Art changes emotional state physically. It alters attention, mood, nervous system response, memory, perspective, and social connection.  A “joy drop” is my way of describing a concentrated moment of emotional lift — however brief — that interrupts stress or emotional flatness.   I think people underestimate how powerful small emotional shifts can be. Fifteen minutes of surprise, beauty, humour, connection, or play can genuinely change the direction of someone’s day.

The experience is private and ticketed, while passersby can only glimpse it. What role does that sense of curiosity or exclusivity play?

I wanted the installation to feel partially hidden — almost like discovering a secret emotional world inside an ordinary environment.

The glimpses from outside create intrigue and imagination. You see fragments, colours, silhouettes, movement, but not the full experience. That tension becomes part of the work itself.

The private nature of the encounter also allows visitors to relax more fully. It creates intimacy rather than spectacle.

What kind of reaction have you had from early visitors so far? 
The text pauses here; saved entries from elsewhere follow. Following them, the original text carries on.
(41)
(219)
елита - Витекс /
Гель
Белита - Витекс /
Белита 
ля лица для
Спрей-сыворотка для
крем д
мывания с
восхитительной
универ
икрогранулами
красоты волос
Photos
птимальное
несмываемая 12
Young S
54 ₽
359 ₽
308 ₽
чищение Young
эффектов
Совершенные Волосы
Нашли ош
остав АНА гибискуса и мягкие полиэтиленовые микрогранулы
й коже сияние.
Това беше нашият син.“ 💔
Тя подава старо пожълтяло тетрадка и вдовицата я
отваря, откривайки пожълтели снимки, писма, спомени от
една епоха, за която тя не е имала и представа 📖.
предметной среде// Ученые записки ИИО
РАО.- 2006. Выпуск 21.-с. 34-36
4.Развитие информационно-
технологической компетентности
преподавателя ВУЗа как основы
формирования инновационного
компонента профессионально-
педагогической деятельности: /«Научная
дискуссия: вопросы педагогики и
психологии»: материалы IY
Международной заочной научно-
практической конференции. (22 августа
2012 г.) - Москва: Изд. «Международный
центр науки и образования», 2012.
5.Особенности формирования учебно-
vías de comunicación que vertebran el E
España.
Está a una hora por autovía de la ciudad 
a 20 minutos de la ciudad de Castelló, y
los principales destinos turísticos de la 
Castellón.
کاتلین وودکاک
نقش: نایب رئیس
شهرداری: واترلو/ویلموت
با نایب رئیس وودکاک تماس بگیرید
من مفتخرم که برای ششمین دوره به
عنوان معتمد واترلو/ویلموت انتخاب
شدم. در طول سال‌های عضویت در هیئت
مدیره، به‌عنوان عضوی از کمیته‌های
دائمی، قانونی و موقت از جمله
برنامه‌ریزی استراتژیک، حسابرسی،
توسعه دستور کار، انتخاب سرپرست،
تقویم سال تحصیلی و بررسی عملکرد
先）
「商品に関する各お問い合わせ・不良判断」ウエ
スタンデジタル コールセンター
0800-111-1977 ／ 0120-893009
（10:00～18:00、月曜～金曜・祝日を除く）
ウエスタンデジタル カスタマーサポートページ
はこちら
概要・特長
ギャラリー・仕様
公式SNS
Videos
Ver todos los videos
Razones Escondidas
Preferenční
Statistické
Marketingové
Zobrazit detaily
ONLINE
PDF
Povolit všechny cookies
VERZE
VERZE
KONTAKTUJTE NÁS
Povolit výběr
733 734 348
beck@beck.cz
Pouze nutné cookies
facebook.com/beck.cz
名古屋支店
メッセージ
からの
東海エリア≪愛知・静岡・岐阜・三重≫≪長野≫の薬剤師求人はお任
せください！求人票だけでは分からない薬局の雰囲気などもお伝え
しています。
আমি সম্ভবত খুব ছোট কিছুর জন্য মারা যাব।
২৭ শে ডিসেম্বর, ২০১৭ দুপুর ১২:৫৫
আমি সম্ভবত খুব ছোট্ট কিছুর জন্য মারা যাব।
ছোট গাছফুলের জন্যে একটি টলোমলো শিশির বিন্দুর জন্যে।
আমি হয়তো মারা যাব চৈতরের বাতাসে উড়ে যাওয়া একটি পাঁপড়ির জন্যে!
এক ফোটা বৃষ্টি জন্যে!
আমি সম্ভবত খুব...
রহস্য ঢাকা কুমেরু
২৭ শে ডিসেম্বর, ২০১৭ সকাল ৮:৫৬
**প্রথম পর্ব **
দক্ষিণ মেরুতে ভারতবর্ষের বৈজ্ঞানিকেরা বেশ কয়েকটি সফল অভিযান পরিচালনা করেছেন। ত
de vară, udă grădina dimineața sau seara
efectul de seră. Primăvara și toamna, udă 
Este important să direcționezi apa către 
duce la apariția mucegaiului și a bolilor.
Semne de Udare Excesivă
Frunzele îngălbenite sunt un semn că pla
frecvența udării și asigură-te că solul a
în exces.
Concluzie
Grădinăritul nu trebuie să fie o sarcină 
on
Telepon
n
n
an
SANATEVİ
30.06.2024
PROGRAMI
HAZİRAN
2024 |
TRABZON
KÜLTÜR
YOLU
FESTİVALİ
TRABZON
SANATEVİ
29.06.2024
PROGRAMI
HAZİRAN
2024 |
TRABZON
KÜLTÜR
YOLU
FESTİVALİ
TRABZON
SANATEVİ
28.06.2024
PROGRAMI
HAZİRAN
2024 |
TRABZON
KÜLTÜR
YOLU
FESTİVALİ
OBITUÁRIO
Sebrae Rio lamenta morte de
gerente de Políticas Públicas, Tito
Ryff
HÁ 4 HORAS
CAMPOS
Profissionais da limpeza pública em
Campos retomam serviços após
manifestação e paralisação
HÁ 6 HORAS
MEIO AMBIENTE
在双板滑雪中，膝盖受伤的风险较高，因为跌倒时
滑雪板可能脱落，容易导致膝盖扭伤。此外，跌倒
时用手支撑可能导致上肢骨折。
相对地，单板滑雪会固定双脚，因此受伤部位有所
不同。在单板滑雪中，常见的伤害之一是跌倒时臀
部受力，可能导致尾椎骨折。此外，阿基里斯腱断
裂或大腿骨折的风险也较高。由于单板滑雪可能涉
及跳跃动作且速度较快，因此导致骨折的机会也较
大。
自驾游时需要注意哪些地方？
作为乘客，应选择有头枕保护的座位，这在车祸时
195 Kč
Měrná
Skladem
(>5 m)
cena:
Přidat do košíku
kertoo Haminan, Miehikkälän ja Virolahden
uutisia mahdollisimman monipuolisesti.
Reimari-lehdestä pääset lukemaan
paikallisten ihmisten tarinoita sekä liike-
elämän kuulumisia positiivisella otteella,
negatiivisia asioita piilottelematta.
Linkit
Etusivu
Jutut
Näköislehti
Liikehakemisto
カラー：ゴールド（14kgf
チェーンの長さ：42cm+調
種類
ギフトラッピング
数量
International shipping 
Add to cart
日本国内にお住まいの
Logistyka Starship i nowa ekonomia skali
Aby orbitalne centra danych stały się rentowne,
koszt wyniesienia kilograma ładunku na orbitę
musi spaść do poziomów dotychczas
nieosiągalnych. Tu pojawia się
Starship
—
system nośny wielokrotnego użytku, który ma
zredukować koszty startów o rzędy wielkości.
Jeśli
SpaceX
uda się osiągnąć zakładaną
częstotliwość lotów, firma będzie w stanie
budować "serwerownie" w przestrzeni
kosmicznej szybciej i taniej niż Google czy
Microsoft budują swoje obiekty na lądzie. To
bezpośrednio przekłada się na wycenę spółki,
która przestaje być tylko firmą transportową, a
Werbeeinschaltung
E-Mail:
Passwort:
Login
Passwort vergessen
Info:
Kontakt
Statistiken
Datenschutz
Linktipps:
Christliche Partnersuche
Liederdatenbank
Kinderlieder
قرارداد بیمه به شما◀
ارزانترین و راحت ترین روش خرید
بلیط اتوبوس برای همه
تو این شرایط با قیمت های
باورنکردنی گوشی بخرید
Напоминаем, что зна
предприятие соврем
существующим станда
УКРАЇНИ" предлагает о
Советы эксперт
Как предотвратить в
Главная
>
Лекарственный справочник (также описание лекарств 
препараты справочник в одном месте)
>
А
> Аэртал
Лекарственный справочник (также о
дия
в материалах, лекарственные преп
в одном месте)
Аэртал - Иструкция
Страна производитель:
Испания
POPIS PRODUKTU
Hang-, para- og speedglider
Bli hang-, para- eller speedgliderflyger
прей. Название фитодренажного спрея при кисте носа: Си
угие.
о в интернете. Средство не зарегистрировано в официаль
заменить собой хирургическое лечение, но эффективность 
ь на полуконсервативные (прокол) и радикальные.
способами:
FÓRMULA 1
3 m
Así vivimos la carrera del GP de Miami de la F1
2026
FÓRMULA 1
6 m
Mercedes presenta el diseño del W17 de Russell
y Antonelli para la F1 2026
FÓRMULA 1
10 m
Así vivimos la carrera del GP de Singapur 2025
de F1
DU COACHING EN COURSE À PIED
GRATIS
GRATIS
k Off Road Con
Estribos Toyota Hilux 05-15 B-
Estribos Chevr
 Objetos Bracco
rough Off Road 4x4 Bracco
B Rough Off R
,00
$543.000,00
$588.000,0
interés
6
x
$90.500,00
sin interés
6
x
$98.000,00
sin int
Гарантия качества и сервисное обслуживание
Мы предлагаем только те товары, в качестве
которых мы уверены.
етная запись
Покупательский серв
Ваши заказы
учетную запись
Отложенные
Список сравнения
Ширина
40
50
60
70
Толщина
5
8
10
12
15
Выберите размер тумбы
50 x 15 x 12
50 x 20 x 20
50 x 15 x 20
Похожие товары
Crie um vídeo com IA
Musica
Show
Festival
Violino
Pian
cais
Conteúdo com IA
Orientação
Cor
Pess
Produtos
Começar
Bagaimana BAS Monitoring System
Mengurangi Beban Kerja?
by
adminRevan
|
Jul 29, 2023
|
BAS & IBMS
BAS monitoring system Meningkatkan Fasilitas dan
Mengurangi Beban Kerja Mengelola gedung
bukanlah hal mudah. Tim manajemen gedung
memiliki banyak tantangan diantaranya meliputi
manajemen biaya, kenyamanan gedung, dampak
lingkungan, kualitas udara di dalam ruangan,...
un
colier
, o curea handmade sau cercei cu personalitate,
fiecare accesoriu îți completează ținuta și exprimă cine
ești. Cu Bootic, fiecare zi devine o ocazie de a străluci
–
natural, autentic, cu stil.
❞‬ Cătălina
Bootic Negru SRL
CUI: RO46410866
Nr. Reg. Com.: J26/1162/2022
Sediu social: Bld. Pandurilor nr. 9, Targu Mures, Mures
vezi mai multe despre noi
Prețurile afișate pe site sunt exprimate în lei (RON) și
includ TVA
A lot of people arrive expecting something visually fun and leave talking about how emotionally affected they were by it.  Some visitors laugh the entire time, some become unexpectedly reflective, some tell deeply personal stories during the Oracle interaction. The most meaningful reactions are usually when people say they felt lighter afterwards or that the experience reminded them of a part of themselves they hadn’t connected to in a long time.

If someone only has 15 minutes in their day, why should they spend it here?

Because fifteen minutes of genuine presence is actually quite rare now.

We spend so much time consuming content passively or rushing between obligations. JOYFUL Abundance offers a concentrated moment of feeling something directly — curiosity, delight, nostalgia, humour, surprise, softness. It’s a reminder that emotional experience still matters.

How would you describe the atmosphere inside the installation in three words?

Surreal. Tender. Electrified.

What do you hope people take away with them, beyond the curated object?

I hope they leave with permission — permission to value joy more seriously, to reconnect with play, to notice beauty more consciously, and to protect the softer parts of themselves rather than apologising for them.

The thrifted object becomes a physical reminder of that moment. Almost like evidence that joy, however fleeting, was real.

JOYFUL Abundance is welcoming visitors to Notting Dale for a limited series of private encounters that feel somewhere between performance art, therapy, theatre and pure escapism. Equal parts chaotic, tender and reflective, the experience offers a rare invitation to slow down, reconnect with curiosity and leave with both a curated object and, perhaps, a slightly lighter state of mind.